Quand Josué rêveur, la tête aux cieux dressée,
Suivi des siens, marchait, et, prophète irrité,
Sonnait de la trompette autour de la cité,
Au premier tour qu'il fit, le roi se mit à rire ;
Au second tour, riant toujours, il lui fit dire :
« Crois-tu donc renverser ma ville avec du vent ? »
A la troisième fois l'arche allait en avant,
Puis les trompettes, puis toute l'armée en marche,
Et les petits enfants venaient cracher sur l'arche,
Et, soufflant dans leur trompe, imitaient le clairon ;
Au quatrième tour, bravant les fils d'Aaron,
Entre les vieux créneaux tout brunis par la rouille,
Les femmes s'asseyaient en filant leur quenouille,
Et se moquaient, jetant des pierres aux hébreux ;
A la cinquième fois, sur ces murs ténébreux,
Aveugles et boiteux vinrent, et leurs huées
Raillaient le noir clairon sonnant sous les nuées
A la sixième fois, sur sa tour de granit
Si haute qu'au sommet l'aigle faisait son nid,
Si dure que l'éclair l'eût en vain foudroyée,
Le roi revint, riant à gorge déployée,
Et cria : « Ces hébreux sont bons musiciens ! »
Autour du roi joyeux riaient tous les anciens
Qui le soir sont assis au temple, et délibèrent.
A la septième fois, les murailles tombèrent.
Le récit : la dramatisation vient de deux éléments : progressivité du rythme, 6 épisodes différents. La longueur de chaque épisode grandit progressivement. Le peuple arrive
progressivement sur les remparts. Le passage au style direct renforce la dramatisation.
On passe de la population la moins responsable à la plus responsable.
La population est de plus en plus nombreuse à venir sur place. Le ton s’aggrave aussi.
II. Mélange des tons
Epopée biblique. Le ton est grave. Les effets de grandissements
typiques de l’épopée se trouvent partout. Grandissement
du prophète héros, évocation de sa colère
(« irrité ») toute sacrée dont la valeur morale
est manifeste. La nomination confère à la signifiance du
mot (Sosué) : fils d’Aaron, hébreux.
L’importance des cuivres : trompettes, clairons : musique
militaire. Connotation d’une puissance guerrière. Il y a
un vers puissant : vers 18. Décor qui est propre à la guerre.
A la valeur guerrière s’ajoute l’antiquité ce
qui rajoute de la valeur.
Le décor fourmille d’indices de dignité.
Le pathétique est lié aux personnages. Insistance sur les
aveugles et les boiteux. Satire reposant sur l’inversion des valeurs.

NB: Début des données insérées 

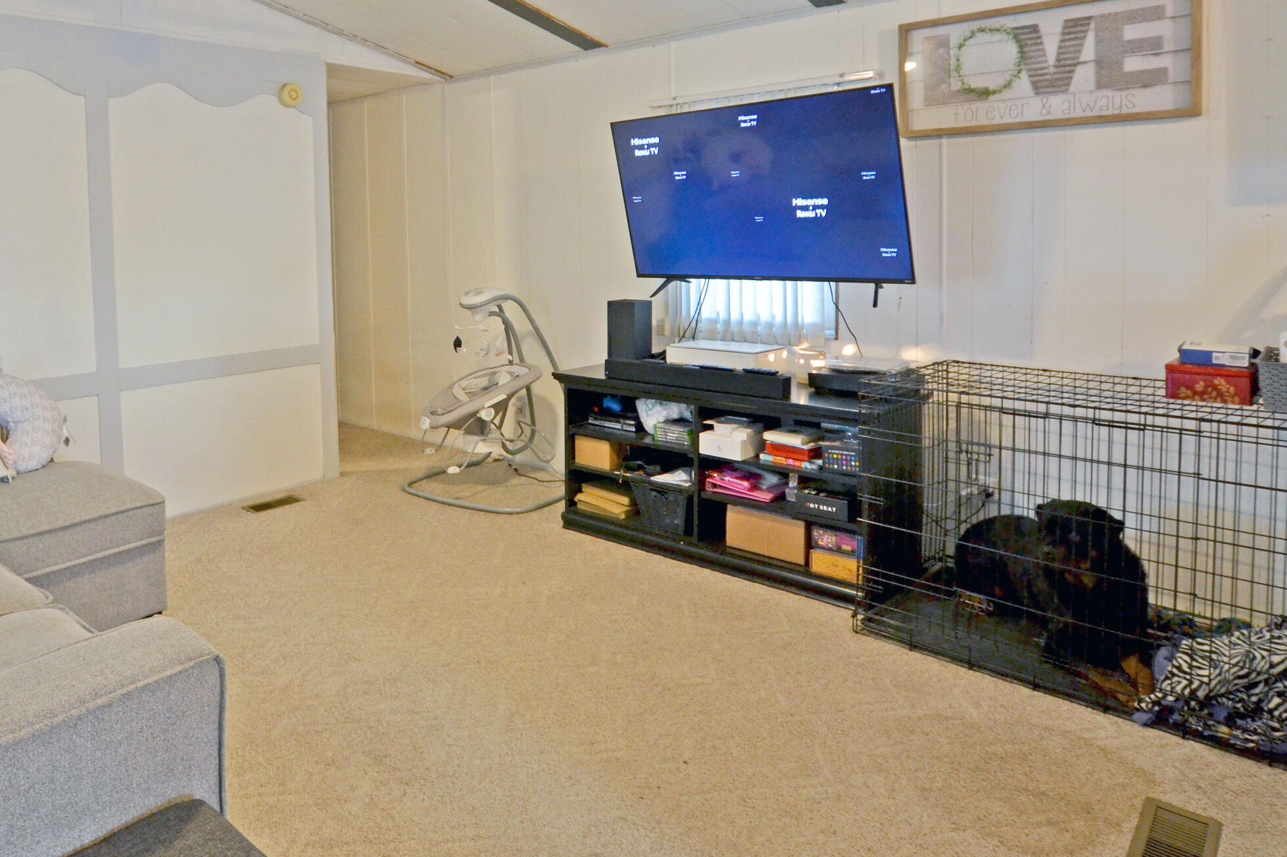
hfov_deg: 74.4
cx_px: 460
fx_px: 822
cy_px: 256
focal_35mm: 23
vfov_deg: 53.5
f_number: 6.3
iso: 400
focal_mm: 10
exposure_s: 1/5
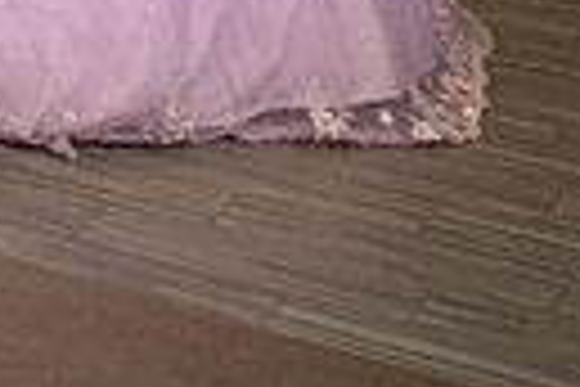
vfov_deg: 9.3
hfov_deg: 13.1
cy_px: -421
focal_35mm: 137
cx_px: -567
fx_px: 2207
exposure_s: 1/125
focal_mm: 30.5
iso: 1000
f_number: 2.8
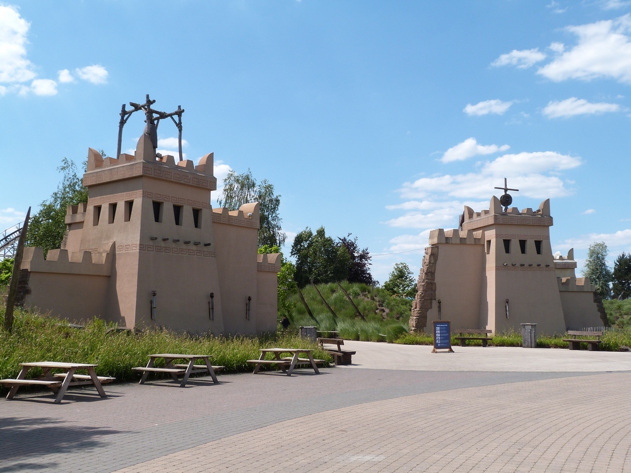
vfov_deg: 41.8
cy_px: 236
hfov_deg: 54.0
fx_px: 620
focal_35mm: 34
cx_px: 316
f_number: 5.6
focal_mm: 6.1
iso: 100
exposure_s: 1/400
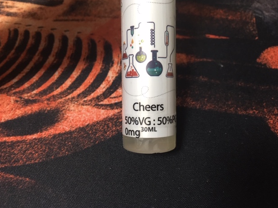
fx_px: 241
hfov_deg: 60.0
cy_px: 104
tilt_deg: -53.7
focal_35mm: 30
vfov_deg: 46.8
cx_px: 137
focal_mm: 4.15
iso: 200
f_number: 2.2
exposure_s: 1/24
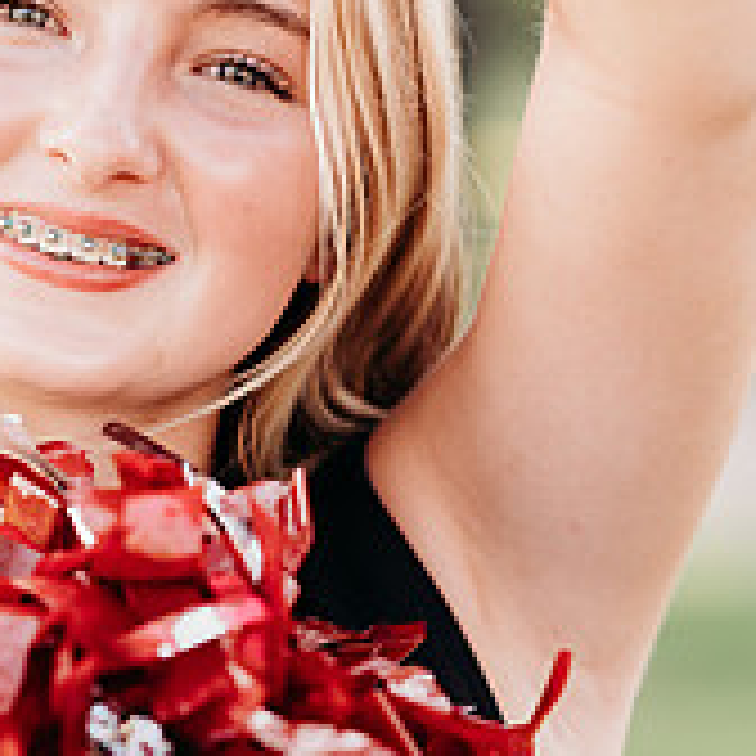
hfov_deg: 9.0
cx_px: 108
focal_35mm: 194
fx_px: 4793
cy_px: 234
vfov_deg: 9.0
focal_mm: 85
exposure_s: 1/320
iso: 200
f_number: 2.8
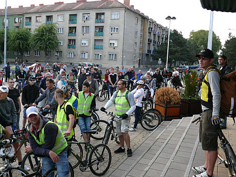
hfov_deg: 52.6
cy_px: 88
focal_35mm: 35
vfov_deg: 40.7
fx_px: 239
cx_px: 118
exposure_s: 1/100
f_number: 2.8
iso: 100
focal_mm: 7.4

Les valeurs sacrées sont bafouées. Effet de contraste très
puissant entre les éléments sacrés et la tentative
de dégradation dont ils sont objets. Le rire est assimilé à la
dégradation. Rire et cracher ont la même valeur. Le rôle
du discours direct est ironique : le roi s’adresse au prophète
: « les hébreux sont bons musiciens ». Utilisation
ironique et dégradante du mot « musicien ». Le lecteur
est invité à s’assimiler au camp des justes.
III. Valeur symbolique
« Clairons de la pensée » : jeu sur la famille étymologique
de clairons (clair : lumière) ; philosophie des Lumières.
Le clairon annonce l’ordre de la bataille et c’est l’instrument
qui fait sortir les lumières. Le champ sémantique de la clarté :
parallélisme à travers la métaphore : le recueil est
le clairon dont la fonction est de chasser les ténèbres.
Le parallélisme : France de Napoléon III assimilée à toutes
les villes de la corruption comme Jéricho.
Les citoyens de Jéricho comme les personnels de l’empire bafouent
le sacré et rient (le rire s’oppose au sacré). Le rire
est négatif, c’est un rire dégradant le rieur et sa
cible. Ce sont des huées. Il y a un réseau entre « rire », « cracher », « imiter », « se
moquer », « railler ».
Effet d’antithèse accompagnant le parallélisme. Au
vers 24, il y a une antithèse dans les mots : les anciens ne rient
pas. Pour stigmatiser l’indignité de ce peuple qui se livre à la
perdition. Renoncement à la sagesse qui constitue un contraste avec la noblesse.
Le poète est assimilé au prophète, il s’agit
d’une figure tragique : il est seul, c’est un éclaireur,
il marche devant, il est irrité. Le prophète et le poète
sont des détenteurs de la vérité, médiateurs
entre Dieu et hommes. Les deux annoncent l’avenir. (« sonnait
de la trompette » : annonce de l’avenir). Le poète est
sifflé, hué, méprisé des peuples, victime de
la raillerie. Il est porteur d’une vérité austère : son clairon est noir. Il change le corps du monde. Force d’action
dans la parole du poète comme celle du prophète.